Still finding stories about sustainability becoming a buzzword. From the Guardian:
The Centre for Policy Studies has published its 2009 lexicon of “contemporary newspeak” (ie irritating jargon) and it seems to have identified “sustainability” as the worst offender. In his preface, Bill Jamieson writes:
Few words have become more heavily used or abused in government or corporate affairs than “sustainable”. It now occupies a lofty position in the towering hierarchy of buzzwords. It is commonplace today to stick the word “sustainable” in front of almost anything, to talk of “sustainable development”, “sustainable transport”, “sustainable housing”, “sustainable communities” and so on.
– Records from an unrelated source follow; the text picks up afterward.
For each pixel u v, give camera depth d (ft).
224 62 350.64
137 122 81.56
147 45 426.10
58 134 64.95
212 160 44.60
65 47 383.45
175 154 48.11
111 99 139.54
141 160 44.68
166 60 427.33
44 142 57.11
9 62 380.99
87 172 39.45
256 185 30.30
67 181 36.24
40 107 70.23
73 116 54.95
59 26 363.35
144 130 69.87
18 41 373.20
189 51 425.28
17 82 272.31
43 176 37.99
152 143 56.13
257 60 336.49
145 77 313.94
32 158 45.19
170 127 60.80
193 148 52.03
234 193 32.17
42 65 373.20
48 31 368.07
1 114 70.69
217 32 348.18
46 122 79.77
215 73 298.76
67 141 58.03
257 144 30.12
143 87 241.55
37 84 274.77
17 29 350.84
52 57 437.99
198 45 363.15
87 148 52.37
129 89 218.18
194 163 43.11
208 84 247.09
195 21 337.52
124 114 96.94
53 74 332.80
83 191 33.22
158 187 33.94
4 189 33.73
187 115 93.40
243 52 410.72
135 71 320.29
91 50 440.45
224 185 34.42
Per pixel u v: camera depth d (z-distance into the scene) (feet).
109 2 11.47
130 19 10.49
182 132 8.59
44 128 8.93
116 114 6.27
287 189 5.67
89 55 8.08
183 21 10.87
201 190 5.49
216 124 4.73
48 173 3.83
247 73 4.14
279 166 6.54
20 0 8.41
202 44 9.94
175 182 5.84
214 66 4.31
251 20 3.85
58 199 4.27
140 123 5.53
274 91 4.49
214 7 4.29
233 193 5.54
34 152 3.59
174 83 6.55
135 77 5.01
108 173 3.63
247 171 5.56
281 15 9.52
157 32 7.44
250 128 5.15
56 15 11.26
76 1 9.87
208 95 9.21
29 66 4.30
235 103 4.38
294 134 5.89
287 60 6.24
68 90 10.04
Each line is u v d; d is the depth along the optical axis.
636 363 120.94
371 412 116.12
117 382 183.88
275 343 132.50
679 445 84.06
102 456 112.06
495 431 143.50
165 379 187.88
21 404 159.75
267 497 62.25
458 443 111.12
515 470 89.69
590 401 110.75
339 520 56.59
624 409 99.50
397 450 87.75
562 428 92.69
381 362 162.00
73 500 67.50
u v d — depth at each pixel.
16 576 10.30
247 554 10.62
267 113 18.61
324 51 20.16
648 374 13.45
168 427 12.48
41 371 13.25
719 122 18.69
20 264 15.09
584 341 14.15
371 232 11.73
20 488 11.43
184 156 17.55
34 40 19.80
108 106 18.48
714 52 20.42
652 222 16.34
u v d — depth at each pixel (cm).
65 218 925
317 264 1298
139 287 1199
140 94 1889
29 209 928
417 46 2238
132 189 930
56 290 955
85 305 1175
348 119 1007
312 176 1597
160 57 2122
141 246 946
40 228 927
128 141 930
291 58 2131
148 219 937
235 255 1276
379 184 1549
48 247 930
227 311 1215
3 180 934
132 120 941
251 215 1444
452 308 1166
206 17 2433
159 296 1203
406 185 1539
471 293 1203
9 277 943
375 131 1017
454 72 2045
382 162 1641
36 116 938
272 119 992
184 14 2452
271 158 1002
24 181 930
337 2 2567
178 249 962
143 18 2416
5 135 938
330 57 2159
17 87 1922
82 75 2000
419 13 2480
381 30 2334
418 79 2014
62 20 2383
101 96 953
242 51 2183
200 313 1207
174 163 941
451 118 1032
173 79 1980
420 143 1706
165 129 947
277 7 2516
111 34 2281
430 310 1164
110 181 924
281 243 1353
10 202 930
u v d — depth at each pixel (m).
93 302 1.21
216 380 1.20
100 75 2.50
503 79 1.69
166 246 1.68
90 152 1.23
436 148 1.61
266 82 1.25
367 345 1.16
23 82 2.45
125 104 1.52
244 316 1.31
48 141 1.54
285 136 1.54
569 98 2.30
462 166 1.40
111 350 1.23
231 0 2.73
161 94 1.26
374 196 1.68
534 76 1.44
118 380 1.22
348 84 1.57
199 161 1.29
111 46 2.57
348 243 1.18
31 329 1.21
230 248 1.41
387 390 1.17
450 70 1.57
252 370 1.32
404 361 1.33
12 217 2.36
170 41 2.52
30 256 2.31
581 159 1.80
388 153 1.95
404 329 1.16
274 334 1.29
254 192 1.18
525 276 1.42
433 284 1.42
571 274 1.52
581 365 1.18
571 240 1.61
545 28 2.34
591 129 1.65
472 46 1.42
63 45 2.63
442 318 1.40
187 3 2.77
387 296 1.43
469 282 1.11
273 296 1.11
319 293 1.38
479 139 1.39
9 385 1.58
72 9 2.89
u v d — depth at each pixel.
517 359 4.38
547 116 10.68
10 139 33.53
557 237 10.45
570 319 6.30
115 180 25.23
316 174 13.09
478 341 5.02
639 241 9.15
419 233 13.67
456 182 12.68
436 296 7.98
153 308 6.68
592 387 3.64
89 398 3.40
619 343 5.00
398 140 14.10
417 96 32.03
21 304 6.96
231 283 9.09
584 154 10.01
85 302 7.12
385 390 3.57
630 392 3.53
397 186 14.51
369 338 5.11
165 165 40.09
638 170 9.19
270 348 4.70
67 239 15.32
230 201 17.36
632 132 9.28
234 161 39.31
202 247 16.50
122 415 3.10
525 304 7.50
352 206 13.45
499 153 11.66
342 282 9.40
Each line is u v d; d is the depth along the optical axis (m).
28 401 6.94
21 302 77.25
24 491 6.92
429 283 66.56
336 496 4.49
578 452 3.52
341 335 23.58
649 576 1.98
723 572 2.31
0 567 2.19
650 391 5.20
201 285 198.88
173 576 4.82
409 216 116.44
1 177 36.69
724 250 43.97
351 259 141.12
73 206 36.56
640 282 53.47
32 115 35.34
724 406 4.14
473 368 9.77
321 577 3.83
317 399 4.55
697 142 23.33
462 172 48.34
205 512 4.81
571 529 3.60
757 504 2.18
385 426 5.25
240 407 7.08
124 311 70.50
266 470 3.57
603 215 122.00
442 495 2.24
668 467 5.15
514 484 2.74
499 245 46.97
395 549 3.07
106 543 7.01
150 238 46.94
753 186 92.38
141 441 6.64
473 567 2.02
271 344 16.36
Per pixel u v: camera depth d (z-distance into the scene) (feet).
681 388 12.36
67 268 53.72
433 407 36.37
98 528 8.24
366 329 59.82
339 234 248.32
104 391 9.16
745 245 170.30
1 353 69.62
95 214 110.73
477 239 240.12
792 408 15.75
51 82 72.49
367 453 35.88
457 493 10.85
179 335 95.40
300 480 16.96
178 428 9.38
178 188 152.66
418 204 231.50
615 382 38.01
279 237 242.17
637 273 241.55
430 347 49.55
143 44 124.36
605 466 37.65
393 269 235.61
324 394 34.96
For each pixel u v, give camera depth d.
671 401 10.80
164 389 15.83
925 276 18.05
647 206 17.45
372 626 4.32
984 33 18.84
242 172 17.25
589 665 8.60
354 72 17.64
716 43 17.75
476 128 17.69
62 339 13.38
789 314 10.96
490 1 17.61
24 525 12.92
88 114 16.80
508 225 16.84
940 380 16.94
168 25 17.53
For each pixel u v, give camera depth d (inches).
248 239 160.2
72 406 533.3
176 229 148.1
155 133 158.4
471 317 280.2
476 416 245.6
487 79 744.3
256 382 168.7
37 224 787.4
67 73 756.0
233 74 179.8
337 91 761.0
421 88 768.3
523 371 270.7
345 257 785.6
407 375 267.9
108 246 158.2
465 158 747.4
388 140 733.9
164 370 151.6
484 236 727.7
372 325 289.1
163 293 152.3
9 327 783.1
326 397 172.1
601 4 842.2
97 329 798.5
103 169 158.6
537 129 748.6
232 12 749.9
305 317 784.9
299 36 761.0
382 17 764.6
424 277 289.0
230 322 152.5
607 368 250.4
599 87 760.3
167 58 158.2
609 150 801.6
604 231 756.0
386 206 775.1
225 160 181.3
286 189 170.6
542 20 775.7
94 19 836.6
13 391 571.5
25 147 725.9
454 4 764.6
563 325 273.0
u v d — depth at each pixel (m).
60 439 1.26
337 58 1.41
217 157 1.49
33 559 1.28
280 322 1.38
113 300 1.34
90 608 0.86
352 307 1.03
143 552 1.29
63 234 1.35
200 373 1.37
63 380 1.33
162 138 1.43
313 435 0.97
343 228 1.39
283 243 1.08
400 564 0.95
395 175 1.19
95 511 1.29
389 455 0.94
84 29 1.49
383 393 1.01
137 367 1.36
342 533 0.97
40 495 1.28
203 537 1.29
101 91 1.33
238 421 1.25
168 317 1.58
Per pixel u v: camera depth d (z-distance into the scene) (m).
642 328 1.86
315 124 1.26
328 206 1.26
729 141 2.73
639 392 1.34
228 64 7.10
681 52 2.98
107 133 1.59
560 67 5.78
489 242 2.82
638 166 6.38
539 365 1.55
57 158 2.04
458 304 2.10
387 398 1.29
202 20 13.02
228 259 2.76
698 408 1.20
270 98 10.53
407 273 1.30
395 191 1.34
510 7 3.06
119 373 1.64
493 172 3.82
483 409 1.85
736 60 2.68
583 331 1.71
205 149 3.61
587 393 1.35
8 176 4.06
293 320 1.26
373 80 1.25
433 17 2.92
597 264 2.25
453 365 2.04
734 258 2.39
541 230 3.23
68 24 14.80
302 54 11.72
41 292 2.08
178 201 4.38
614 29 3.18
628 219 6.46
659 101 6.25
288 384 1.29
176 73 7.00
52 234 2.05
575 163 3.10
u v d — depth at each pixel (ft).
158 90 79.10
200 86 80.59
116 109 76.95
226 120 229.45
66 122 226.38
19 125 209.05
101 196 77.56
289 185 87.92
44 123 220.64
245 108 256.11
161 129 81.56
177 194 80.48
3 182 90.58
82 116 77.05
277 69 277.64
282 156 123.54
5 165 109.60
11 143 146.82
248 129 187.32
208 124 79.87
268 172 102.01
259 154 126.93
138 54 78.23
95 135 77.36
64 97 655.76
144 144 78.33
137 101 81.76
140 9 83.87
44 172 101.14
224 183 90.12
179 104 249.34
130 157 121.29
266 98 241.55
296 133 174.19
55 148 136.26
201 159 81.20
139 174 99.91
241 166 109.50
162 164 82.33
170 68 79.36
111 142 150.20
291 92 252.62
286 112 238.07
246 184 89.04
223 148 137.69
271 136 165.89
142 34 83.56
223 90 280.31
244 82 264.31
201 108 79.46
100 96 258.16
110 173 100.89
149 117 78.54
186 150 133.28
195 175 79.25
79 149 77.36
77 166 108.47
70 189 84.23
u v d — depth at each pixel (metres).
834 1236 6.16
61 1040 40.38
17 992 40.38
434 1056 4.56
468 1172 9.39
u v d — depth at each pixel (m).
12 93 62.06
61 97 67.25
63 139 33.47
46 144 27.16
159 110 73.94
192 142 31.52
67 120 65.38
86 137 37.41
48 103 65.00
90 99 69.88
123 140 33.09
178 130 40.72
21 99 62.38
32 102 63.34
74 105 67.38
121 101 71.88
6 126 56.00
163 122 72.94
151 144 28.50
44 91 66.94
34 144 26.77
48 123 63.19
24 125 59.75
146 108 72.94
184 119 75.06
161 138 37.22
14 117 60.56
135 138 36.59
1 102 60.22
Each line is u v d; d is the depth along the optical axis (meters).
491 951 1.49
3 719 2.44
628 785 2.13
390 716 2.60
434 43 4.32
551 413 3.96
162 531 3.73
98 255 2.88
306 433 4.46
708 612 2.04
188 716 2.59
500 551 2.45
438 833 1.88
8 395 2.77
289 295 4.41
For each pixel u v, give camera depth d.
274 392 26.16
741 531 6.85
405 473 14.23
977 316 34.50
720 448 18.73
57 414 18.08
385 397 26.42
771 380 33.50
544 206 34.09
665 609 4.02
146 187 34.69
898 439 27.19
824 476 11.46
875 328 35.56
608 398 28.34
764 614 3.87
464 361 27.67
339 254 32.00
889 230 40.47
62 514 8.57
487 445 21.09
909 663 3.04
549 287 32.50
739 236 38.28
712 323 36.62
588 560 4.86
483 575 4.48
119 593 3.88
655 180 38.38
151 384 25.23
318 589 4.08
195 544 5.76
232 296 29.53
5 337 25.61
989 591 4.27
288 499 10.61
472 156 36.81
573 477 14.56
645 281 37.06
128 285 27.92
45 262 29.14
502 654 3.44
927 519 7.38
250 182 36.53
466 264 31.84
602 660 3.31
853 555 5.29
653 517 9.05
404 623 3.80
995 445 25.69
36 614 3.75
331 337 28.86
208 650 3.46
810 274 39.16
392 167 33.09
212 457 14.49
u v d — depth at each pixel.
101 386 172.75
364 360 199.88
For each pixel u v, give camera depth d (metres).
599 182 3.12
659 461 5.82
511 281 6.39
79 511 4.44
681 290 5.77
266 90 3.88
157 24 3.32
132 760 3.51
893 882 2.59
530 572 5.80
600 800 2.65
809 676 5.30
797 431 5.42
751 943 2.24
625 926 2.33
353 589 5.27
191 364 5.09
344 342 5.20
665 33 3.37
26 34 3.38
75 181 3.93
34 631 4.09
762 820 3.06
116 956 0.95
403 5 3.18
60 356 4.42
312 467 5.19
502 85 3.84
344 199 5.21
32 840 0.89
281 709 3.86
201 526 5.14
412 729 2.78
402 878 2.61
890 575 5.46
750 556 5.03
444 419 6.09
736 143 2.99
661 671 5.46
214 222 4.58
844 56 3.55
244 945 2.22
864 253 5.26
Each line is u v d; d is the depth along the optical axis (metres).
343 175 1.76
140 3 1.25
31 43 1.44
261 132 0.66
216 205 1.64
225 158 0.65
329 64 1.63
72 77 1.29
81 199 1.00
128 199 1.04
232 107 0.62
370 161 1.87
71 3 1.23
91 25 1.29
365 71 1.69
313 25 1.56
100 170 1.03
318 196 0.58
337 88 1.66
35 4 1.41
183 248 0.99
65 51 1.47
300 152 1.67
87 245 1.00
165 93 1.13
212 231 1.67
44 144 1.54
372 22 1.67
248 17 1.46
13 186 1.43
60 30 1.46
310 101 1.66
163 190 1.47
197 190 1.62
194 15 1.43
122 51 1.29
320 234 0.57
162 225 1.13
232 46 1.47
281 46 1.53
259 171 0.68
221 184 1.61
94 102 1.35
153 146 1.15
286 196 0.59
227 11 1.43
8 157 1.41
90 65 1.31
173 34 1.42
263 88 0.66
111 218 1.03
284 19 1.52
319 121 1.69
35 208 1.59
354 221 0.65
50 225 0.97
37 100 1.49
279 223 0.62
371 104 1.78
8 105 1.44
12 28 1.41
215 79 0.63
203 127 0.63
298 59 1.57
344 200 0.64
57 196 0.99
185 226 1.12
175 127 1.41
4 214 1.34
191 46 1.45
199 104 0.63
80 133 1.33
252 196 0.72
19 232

I’ve been carping about this for a long time. Sustainable is any adjectival usage is always about the survival of whatever it is modifying. It does not have to be this way. Sustainability (a noun), in general terms, is the possibility that a complex system, like the Planet Earth, that we rely on to generate some desirable properly will continue to deliver it for a very long time. In today’s troubled world, I point to flourishing as the property that is threatened, even missing. Since sustainability always implies continuing something desirable into the future, it can never be more than a possibility. The mistake made with the financial system that has collapsed was that the operators and regulators believed that they could predict its future state within some probability. In truth, the system is technically complex for which type of system future states can never be predicted reliably. The expectation that they will be in a particular state tomorrow is always only a non-numeric possibility, not some numeric probability.